● BRIEF: Copy the items below word for word, from the line containing "lunch actual" through the last line of the items. Leave the pictures out of your copy.

● Collected data:
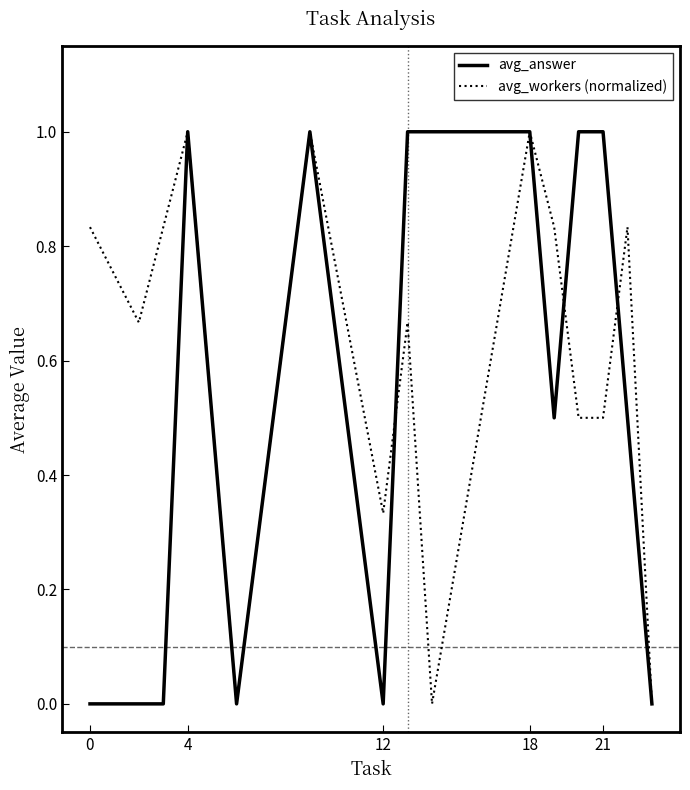

Which series has the largest total across all categories?

avg_workers (normalized)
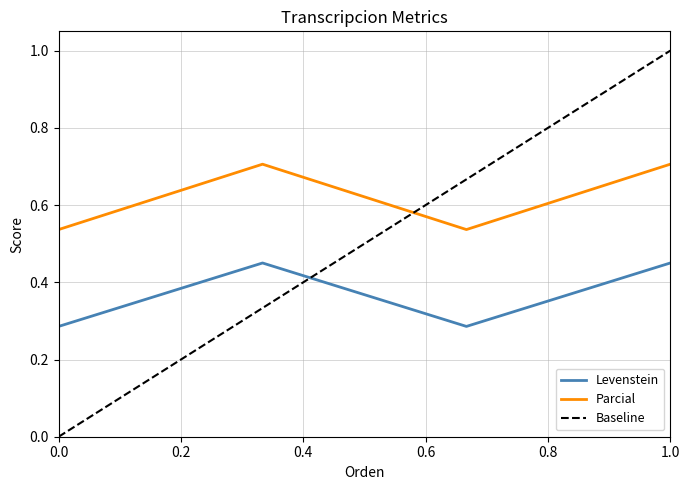

Is it true that Levenstein equals 0.7 at 1.0?

False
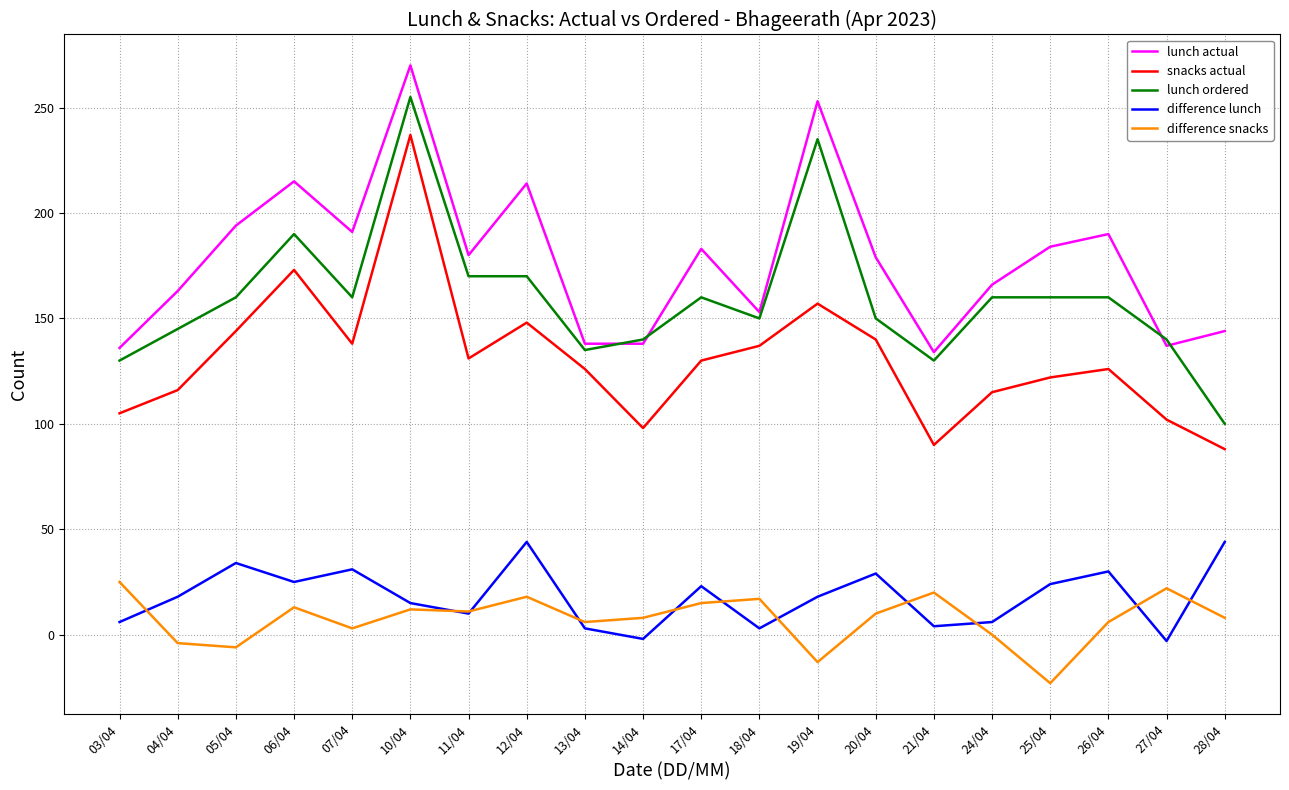

Which series has the largest total across all categories?

lunch actual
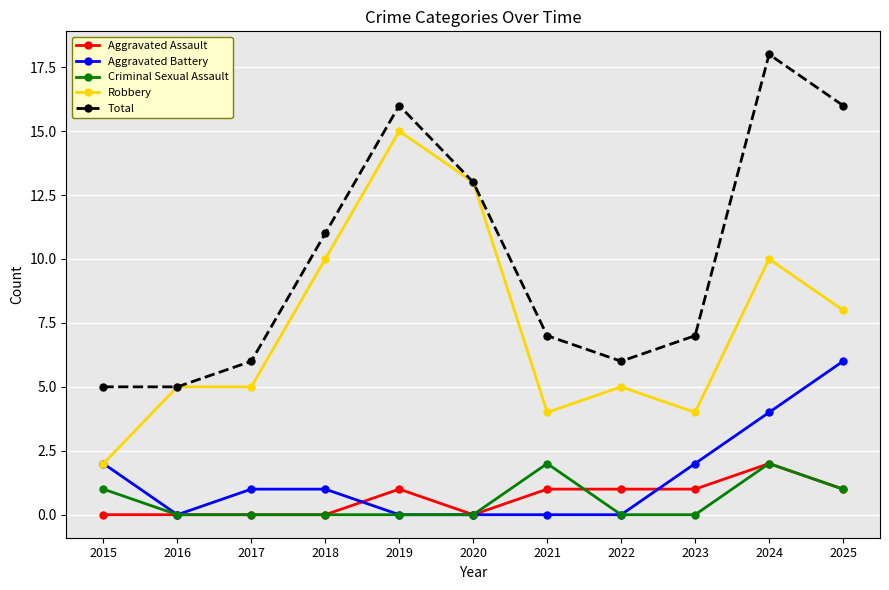

Which series changed the most between 2021 and 2022?

Criminal Sexual Assault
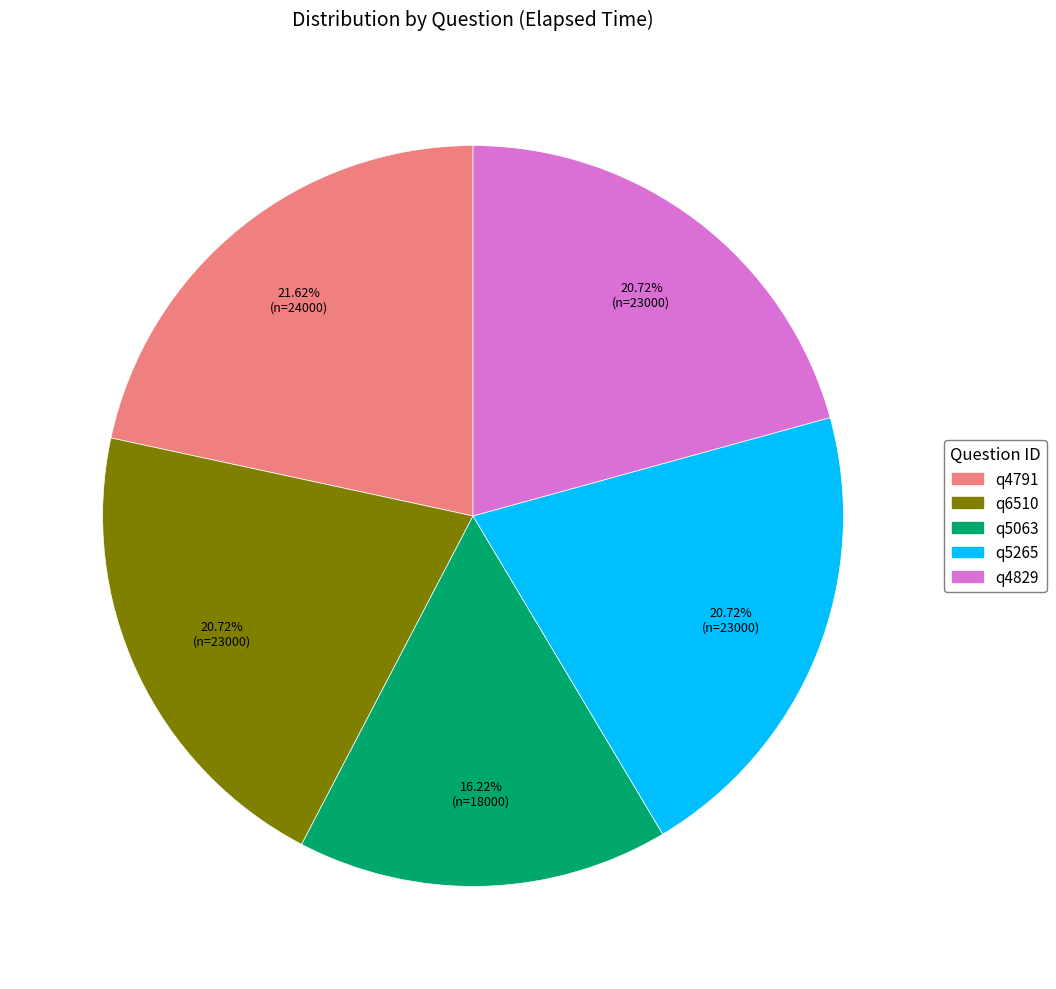

Which category has the biggest portion of the pie?

q4791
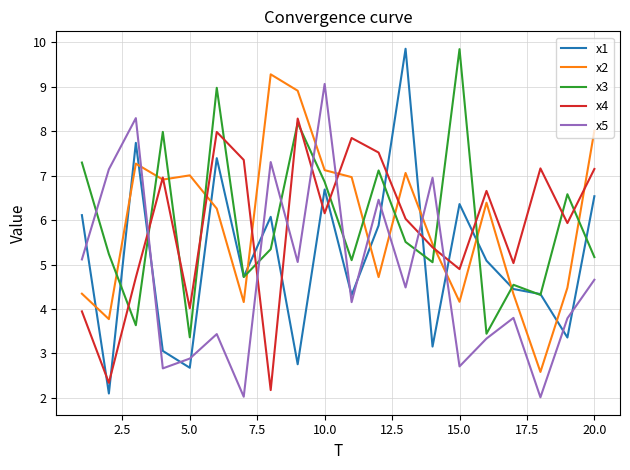

How many lines are shown in the chart?

5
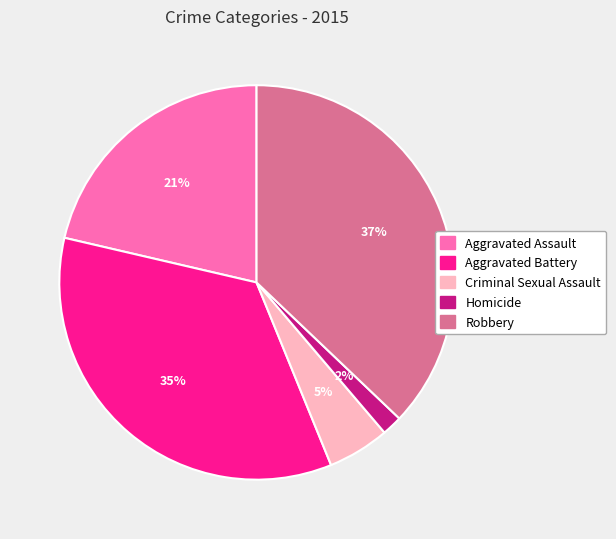

Count the number of slices in the pie.

5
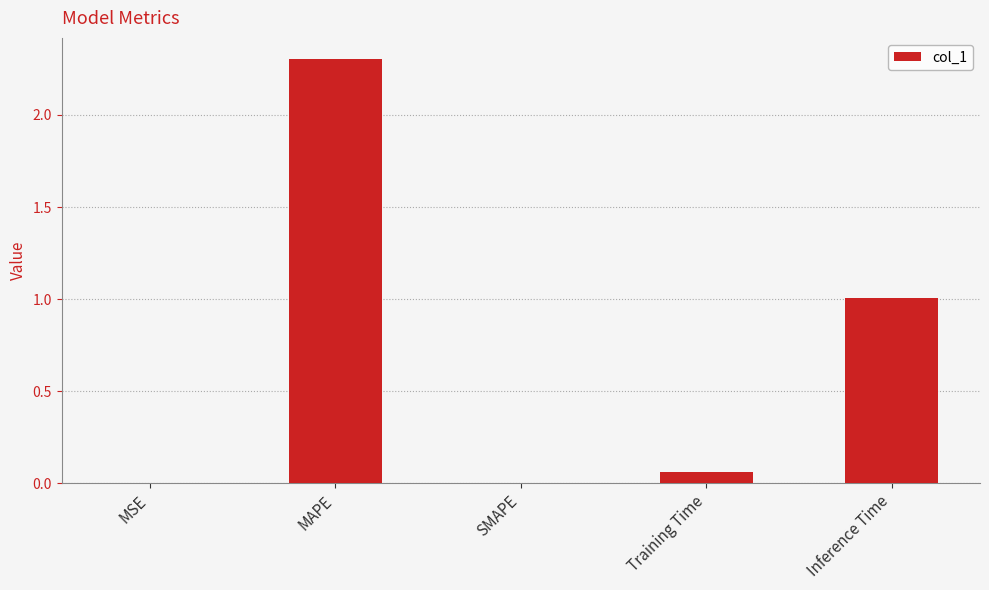

Which category has the highest value across all series?

MAPE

● TASK ANSWER:
lunch actual

Which series changed the most between 2021 and 2022?

Criminal Sexual Assault

Which category has the biggest portion of the pie?

q4791

How many lines are shown in the chart?

5

Count the number of slices in the pie.

5

Which category has the highest value across all series?

MAPE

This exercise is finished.